View file |
---|
name | Chemper Call 2022-02-28.pptx |
---|
|
| Trevor Gokey | TG - easy to compare SMARTS for bonds, hard to compare for molecules; encode differences in binary, then describe bond using graph union (equivalent to bitwise OR) TG - when graphs have different cardinality, provide a SMARTS that will match chemistries with both numbers of nodes TG - The union of all matched SMARTS gives the most general parameter, then removal of bits gives specific parameters CB - this seems to depend on what chemical environments are present in the training set. Will this still work in practice when we can encounter new chemical environments?

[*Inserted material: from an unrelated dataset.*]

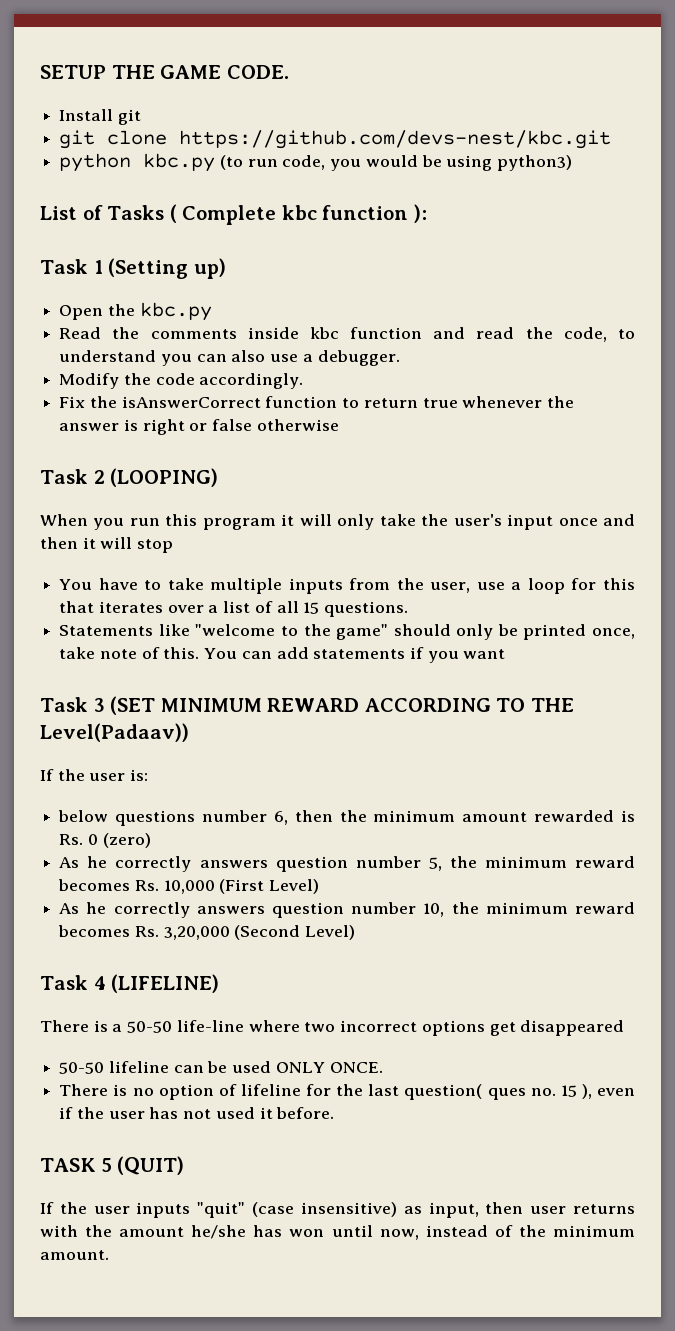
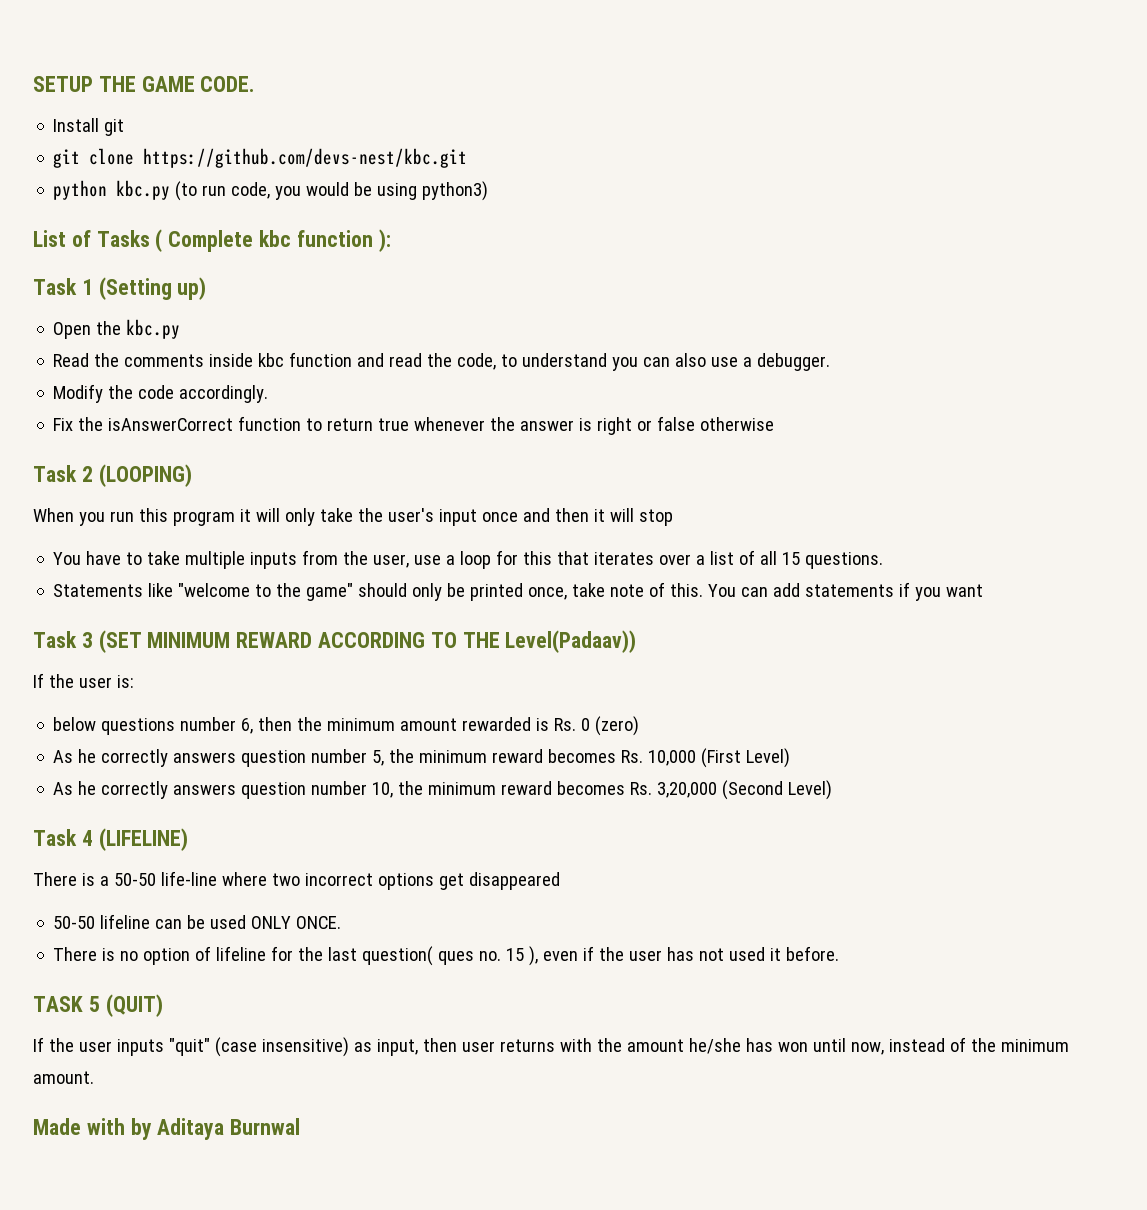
(109, 1255) none -> [33,1118,301,1140] // Made with by Aditaya Burnwal

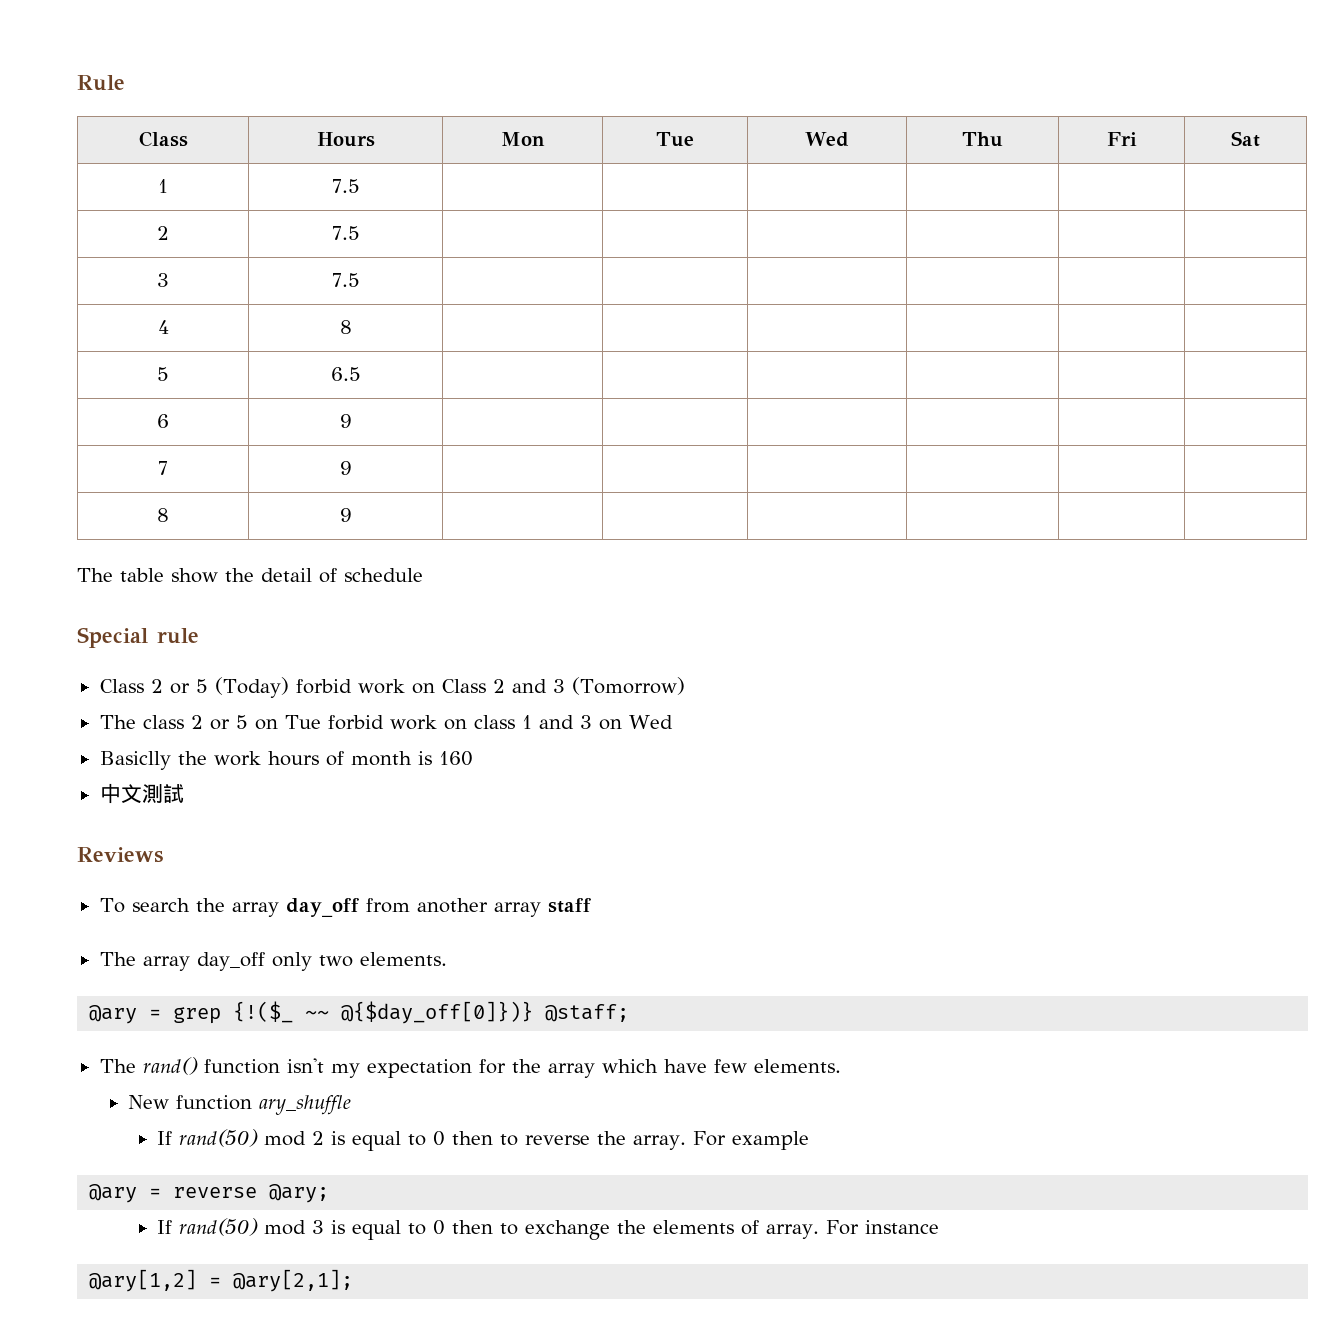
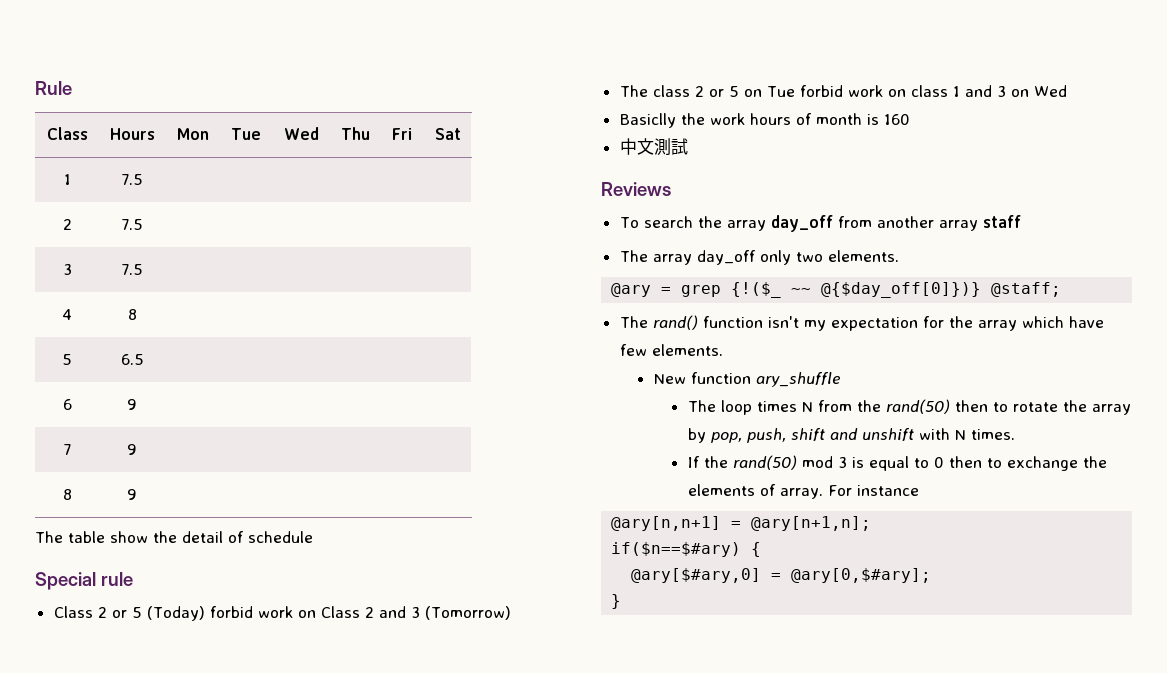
[157,1129,810,1151] [89,1184,330,1203] [157,1220,173,1234] If rand(50) mod 2 is equal to 0 then to reverse the array. For example // @ary = reverse @ary; // If -> [687,399,1131,415] [687,428,1015,443] [687,456,728,468] The loop times N from the rand(50) then to rotate the array by pop, push, shift and unshift with N times. // If the
[89,1269,354,1292] @ary[1,2] = @ary[2,1]; -> [611,516,872,531] [611,542,762,557] [631,568,932,583] [611,594,622,609] @ary[n,n+1] = @ary[n+1,n]; // if($n==$#ary) { // @ary[$#ary,0] = @ary[0,$#ary]; // }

TG - wildcards are dangerous, we should think carefully about what they mean when we specify parameters
TG - objective function is composed of physical space term (SSR for observables) and chemical space term (exponential function of number of unique chemical environments and number of bits needed to represent those environments). TG - for alkanes, data-driven parameter set (this work) outperforms Sage by adding only one extra parameter. CC - how do you read these graphs? TG - start with smallest set of parameters at left of graph. In each iteration, identify candidate splits/merges with scoring function, fully optimize 10 best candidates, then plot new physical/chemical objective
TG - The ground-truth best choice ([!r4:1]~[*:2] ) was 11th best with my scoring function, but targeting only the single best candidate gets pretty close CB - it seems like your objective function favors small gains on parameters prevalent in the training dataset over large gains on sparse parameters CB - I’m still worried that SMARTS like [!r4] will be too general for the wider chemical world outside of your training dataset. Can you generalize your approach to binary-encoded SMARTS to identify how to specify these SMARTS in a bigger space, e.g. Sage? DM - you could give your encoder exactly the Sage training set and ask it to differentiate this parameter TG - this is hard because you have to identify at what stage in the hierarchy you want to search CB - this is equivalent to the wizardry of human chemical intuition. Wizards (chemists) always make some allegedly generalizable choice that is not actually generalizable. This is the problem we want to solve by automation at some point. TG - has this problem been solved, at least locally, in bespokefit ? DM - no, because bespokefit is not meant to be transferable
|